Born in 1912, Les Skuse, lived and died in the port town of Bristol, England. He became the town’s most famous tattoo expert and was almost as well known on American shores as he was at home.

He visited the United States in 1956 and corresponded with many American tattooists. He was a big admirer of the Coleman School of tattooing as practiced by Paul Rodgers, Huck Spaulding, Al Schiefley and others.

In 1956, Skuse stated in a letter: “English tattooists were using a single needle. This caused a lot of bleeding and pain. This finished design looked very thin and scratchy when compared with the strong, well-shaded designs done in the United States”.

Les Skuse, watercolour by Pepe
Les Skuse, watercolour by Pepe

The right-handed Skuse started his tattoo career in 1928 at the shop of Joseph Hartley, who was probably Bristol’s one and only tattoo artist before Skuse. Hartley was a long time tattooist/supplier in this area and was located at 2 Blackfields, near Stokes Croft.
Skuse is said to have stayed with Hartley until World War II, when he enlisted in the Royal Artillery. After five years of tattooing the troops, he got out, settled back into Bristol and opened his first shop. Les Skuse was located in at least three different storefronts in Bristol; 57 and 97 Lower Ashley Road, and 71 Mina Road.
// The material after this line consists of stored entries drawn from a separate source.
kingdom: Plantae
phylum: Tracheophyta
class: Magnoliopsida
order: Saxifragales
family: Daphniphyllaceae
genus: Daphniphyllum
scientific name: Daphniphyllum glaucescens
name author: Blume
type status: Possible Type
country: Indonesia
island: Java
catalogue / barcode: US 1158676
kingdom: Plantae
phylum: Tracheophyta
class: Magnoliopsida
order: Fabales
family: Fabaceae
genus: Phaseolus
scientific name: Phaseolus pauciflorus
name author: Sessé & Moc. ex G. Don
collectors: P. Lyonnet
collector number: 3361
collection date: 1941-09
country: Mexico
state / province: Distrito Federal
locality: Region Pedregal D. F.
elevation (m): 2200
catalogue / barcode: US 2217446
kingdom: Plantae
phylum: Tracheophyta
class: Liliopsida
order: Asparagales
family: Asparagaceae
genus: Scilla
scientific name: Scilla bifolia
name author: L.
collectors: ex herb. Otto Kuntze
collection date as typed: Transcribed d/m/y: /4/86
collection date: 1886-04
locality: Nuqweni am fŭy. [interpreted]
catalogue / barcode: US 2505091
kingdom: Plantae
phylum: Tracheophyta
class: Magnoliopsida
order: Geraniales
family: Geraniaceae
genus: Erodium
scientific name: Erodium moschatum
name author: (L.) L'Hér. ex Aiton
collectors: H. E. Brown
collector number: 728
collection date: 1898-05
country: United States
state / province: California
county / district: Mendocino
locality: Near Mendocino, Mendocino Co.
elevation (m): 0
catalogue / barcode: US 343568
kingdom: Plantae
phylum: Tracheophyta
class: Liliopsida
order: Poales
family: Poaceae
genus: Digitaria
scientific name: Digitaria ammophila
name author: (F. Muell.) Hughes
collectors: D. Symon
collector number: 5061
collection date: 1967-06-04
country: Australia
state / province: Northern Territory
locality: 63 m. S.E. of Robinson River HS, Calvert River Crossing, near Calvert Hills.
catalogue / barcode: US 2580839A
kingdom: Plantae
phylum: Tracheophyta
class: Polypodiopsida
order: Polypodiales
Undoubtedly two of the major accomplishments that etched Les Skuse‘s name into tattoo history were the formation of the British Guild of Tattooing and the Bristol Tattoo Club. These organizations were given worldwide publicity by both the British and overseas presses, and kept Skuse in the limelight during the 1950s. Riding on this wave of popularity, Skuse was voted the “Champion Tattoo Artist of All England” in 1955.

Les Skuse
Les Skuse

He died in 1973. The most fitting tribute for Les Skuse comes from a 1957 letter: “I have always been ready and willing to learn, never thinking I knew it all and continually searching for ways in which to improve my work and equipment. It is my firm belief that the more tattooists meet, correspond and exchange ideas, the better it will be both for the individual and the profession”.